[How to complete this task]: Only lines containing the word "Sequence" belong in the answer; copy each one from the records.

(Transcribed page contents)
--- START ---
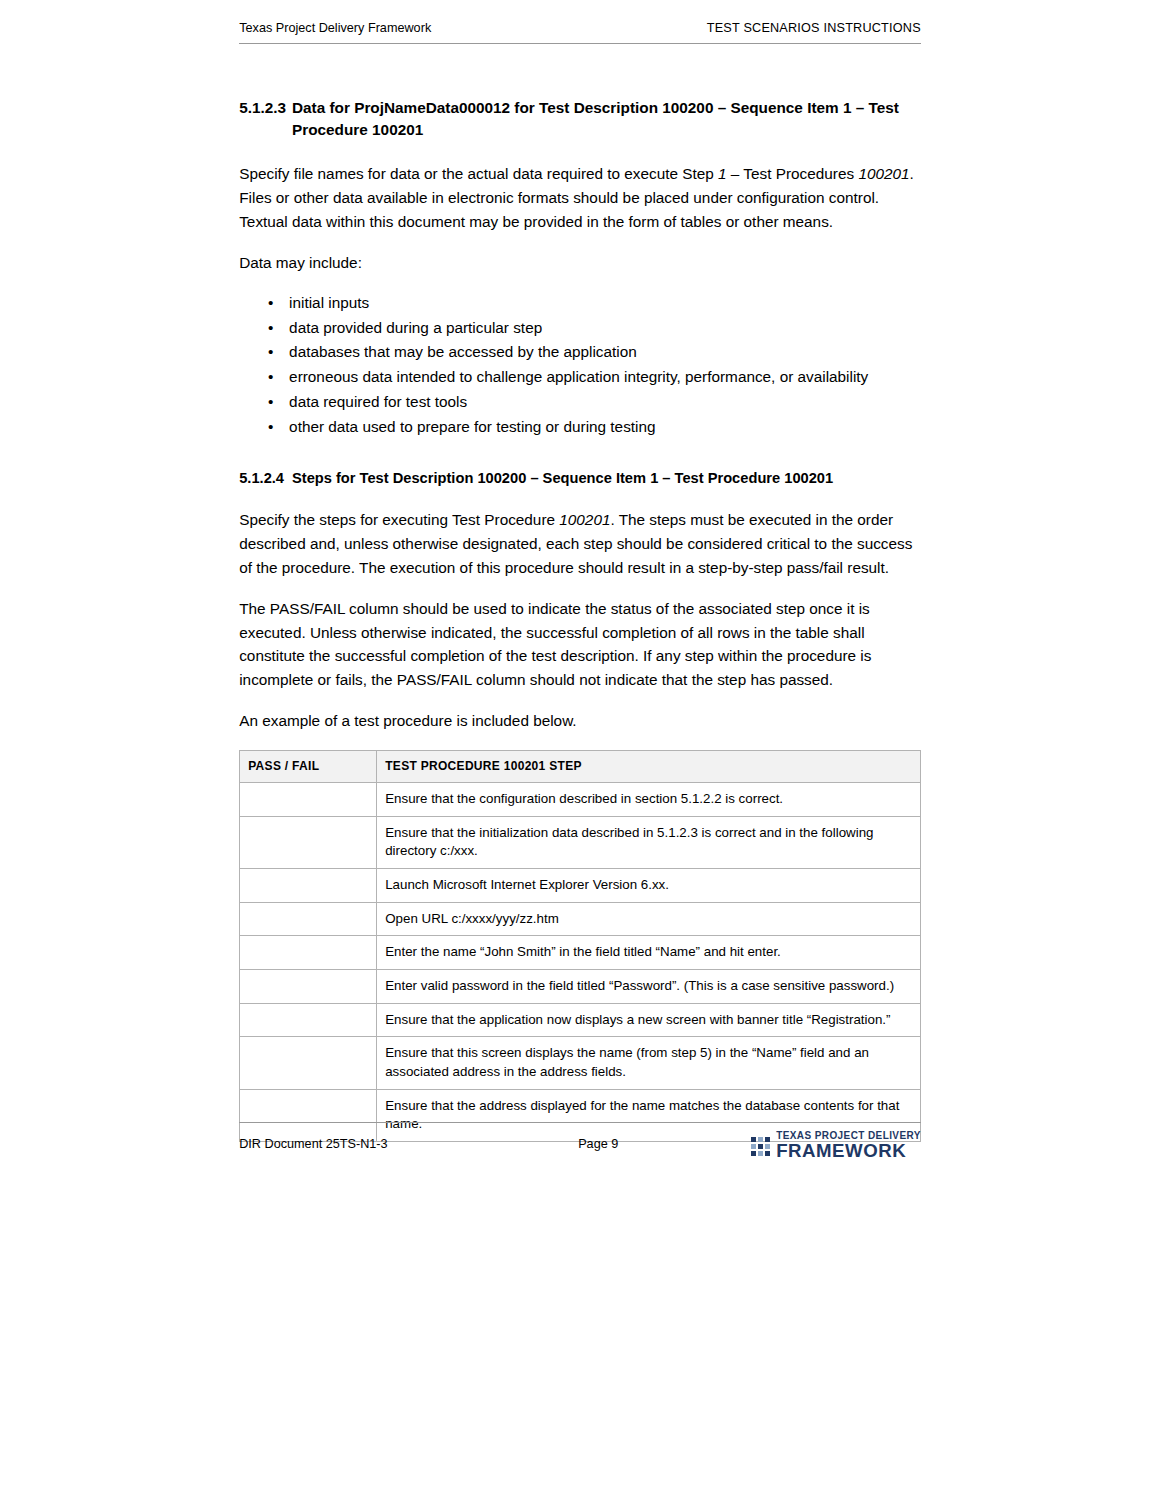Texas Project Delivery Framework
Test Scenarios Instructions
5.1.2.3 Data for ProjNameData000012 for Test Description 100200 – Sequence Item 1 – Test Procedure 100201
Specify file names for data or the actual data required to execute Step 1 – Test Procedures 100201. Files or other data available in electronic formats should be placed under configuration control. Textual data within this document may be provided in the form of tables or other means.
Data may include:
initial inputs
data provided during a particular step
databases that may be accessed by the application
erroneous data intended to challenge application integrity, performance, or availability
data required for test tools
other data used to prepare for testing or during testing
5.1.2.4 Steps for Test Description 100200 – Sequence Item 1 – Test Procedure 100201
Specify the steps for executing Test Procedure 100201. The steps must be executed in the order described and, unless otherwise designated, each step should be considered critical to the success of the procedure. The execution of this procedure should result in a step-by-step pass/fail result.
The PASS/FAIL column should be used to indicate the status of the associated step once it is executed. Unless otherwise indicated, the successful completion of all rows in the table shall constitute the successful completion of the test description. If any step within the procedure is incomplete or fails, the PASS/FAIL column should not indicate that the step has passed.
An example of a test procedure is included below.
| Pass / Fail | Test Procedure 100201 Step |
| --- | --- |
| | Ensure that the configuration described in section 5.1.2.2 is correct. |
| | Ensure that the initialization data described in 5.1.2.3 is correct and in the following directory c:/xxx. |
| | Launch Microsoft Internet Explorer Version 6.xx. |
| | Open URL c:/xxxx/yyy/zz.htm |
| | Enter the name “John Smith” in the field titled “Name” and hit enter. |
| | Enter valid password in the field titled “Password”. (This is a case sensitive password.) |
| | Ensure that the application now displays a new screen with banner title “Registration.” |
| | Ensure that this screen displays the name (from step 5) in the “Name” field and an associated address in the address fields. |
| | Ensure that the address displayed for the name matches the database contents for that name. |
DIR Document 25TS-N1-3
Page 9
TEXAS PROJECT DELIVERY FRAMEWORK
--- END ---
[Answer section]:
5.1.2.3 Data for ProjNameData000012 for Test Description 100200 – Sequence Item 1 – Test Procedure 100201
5.1.2.4 Steps for Test Description 100200 – Sequence Item 1 – Test Procedure 100201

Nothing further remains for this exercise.